State v. Franks
This text of State v. Franks (State v. Franks) is published on Counsel Stack Legal Research, covering Court of Appeals of South Carolina primary law. Counsel Stack provides free access to over 12 million legal documents including statutes, case law, regulations, and constitutions.
Opinion
THIS OPINION HAS NO PRECEDENTIAL VALUE. IT SHOULD NOT BE CITED OR RELIED ON AS PRECEDENT IN ANY PROCEEDING EXCEPT AS PROVIDED BY RULE 268(d)(2), SCACR.
THE STATE OF SOUTH CAROLINA In The Court of Appeals
The State, Respondent,
v.
Jason Ray Franks, Appellant.
Appellate Case No. 2011-182106
Appeal From York County John C. Hayes, III, Circuit Court Judge
Unpublished Opinion No. 2013-UP-020 Submitted December 3, 2012 – Filed January 16, 2013
AFFIRMED
Appellate Defender Robert Michael Dudek, of Columbia, for Appellant.
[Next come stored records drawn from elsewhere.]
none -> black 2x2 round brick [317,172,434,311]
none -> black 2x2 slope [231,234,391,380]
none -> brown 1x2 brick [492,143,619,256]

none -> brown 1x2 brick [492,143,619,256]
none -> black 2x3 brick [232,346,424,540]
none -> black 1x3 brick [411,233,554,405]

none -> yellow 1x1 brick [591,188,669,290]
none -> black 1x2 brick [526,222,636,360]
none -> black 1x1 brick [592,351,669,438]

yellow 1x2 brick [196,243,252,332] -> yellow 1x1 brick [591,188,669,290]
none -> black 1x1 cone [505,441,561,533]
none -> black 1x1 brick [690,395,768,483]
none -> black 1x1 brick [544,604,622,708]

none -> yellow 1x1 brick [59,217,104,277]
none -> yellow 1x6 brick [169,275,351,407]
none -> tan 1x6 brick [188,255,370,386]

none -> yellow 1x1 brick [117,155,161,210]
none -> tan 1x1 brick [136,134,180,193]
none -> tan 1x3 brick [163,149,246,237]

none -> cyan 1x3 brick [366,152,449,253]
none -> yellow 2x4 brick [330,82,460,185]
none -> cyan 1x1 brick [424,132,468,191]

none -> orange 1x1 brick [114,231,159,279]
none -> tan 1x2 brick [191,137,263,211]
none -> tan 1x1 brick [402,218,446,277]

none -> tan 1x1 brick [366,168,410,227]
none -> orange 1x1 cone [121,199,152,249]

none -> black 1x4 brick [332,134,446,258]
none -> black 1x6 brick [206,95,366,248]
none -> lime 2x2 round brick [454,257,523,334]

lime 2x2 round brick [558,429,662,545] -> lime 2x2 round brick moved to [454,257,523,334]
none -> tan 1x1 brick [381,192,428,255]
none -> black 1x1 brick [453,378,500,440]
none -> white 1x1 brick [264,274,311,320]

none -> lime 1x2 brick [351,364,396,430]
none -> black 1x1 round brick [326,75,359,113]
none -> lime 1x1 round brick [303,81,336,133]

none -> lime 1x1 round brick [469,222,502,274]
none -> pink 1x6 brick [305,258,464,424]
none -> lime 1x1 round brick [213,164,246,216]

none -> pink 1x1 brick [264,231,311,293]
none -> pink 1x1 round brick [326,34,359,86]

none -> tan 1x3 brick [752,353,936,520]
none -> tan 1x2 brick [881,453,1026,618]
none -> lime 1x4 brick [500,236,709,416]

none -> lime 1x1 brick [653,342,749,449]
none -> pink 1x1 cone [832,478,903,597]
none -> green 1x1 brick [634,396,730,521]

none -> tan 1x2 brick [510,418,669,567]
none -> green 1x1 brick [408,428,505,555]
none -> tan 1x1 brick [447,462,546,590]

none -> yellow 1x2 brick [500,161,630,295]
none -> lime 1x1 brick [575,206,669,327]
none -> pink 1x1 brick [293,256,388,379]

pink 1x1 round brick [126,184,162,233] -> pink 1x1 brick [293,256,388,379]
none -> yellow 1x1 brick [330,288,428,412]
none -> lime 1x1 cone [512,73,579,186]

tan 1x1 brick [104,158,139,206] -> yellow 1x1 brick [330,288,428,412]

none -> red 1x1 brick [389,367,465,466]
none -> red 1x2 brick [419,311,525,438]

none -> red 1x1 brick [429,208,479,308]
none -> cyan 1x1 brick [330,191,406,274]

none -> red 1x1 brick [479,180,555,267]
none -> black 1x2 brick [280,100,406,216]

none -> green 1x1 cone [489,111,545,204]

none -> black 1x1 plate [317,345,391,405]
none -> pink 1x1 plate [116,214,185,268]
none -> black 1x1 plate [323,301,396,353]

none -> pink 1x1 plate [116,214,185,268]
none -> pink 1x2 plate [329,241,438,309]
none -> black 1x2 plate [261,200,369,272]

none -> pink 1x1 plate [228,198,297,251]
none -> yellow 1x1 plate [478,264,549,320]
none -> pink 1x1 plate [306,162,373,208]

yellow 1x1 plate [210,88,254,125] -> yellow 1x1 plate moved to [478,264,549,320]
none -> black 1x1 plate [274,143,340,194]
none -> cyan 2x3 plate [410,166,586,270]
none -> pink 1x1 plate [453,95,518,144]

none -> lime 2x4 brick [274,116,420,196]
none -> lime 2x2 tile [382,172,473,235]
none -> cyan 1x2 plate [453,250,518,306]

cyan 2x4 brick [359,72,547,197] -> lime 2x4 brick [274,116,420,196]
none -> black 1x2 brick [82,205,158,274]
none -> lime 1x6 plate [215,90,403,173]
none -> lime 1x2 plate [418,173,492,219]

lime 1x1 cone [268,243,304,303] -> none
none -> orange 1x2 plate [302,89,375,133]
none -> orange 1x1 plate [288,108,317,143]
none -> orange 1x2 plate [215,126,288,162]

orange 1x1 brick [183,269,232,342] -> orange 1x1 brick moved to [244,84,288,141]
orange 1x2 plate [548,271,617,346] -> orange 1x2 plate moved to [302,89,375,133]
Attorney General Alan McCrory Wilson, Chief Deputy Attorney General John W. McIntosh, Senior Assistant Deputy Attorney General Salley W. Elliott, and Assistant Attorney General Julie Kate Keeney, all of Columbia; and Solicitor Kevin Brackett, of York, for Respondent. PER CURIAM: Affirmed1 pursuant to Rule 220(b), SCACR, and the following authorities:
1. As to whether the trial court erred in rejecting proffered testimony regarding the victim's physical abilities during a subsequent incident: State v. Lewis, 293 S.C. 107, 110, 359 S.E.2d 66, 67 (1987) ("The admission and rejection of proffered testimony is largely within the sound discretion of the trial [court]. Absent an abuse of discretion, [the trial court's] rulings will not be disturbed on appeal."); Rule 401, SCRE ("'Relevant evidence' means evidence having any tendency to make the existence of any fact that is of consequence to the determination of the action more probable or less probable than it would be without the evidence."); Rule 402, SCRE ("Evidence which is not relevant is not admissible.").2
2. As to whether the trial court erred in allowing extrinsic evidence of a prior inconsistent statement of a witness in violation of Rule 613(b), SCRE: Rule 613(b), SCRE ("Extrinsic evidence of a prior inconsistent statement by a witness is not admissible unless the witness is advised of the substance of the statement, the time and place it was allegedly made, and the person to whom it was made, and is given the opportunity to explain or deny the statement. If a witness does not admit that he has made the prior inconsistent statement, extrinsic evidence of such statement is admissible."); State v. Moses, 390 S.C. 502, 522, 702 S.E.2d 395, 406 (Ct. App. 2010) ("Generally, where the witness has responded with anything less than an unequivocal admission, trial courts have been granted wide latitude to allow extrinsic evidence proving the statement." (citation and internal quotation marks omitted)).
AFFIRMED.
HUFF, THOMAS, and GEATHERS, JJ., concur.
1 We decide this case without oral argument pursuant to Rule 215, SCACR. 2 Franks additionally argues in his brief that Rule 608(c), SCRE, applies; however, this argument is not preserved because Franks did not raise it at trial. See State v. Jones, 392 S.C. 647, 655, 709 S.E.2d 696, 700 (Ct. App. 2011) ("[A] party may not argue one ground at trial and an alternate ground on appeal." (citation and internal quotation marks omitted)).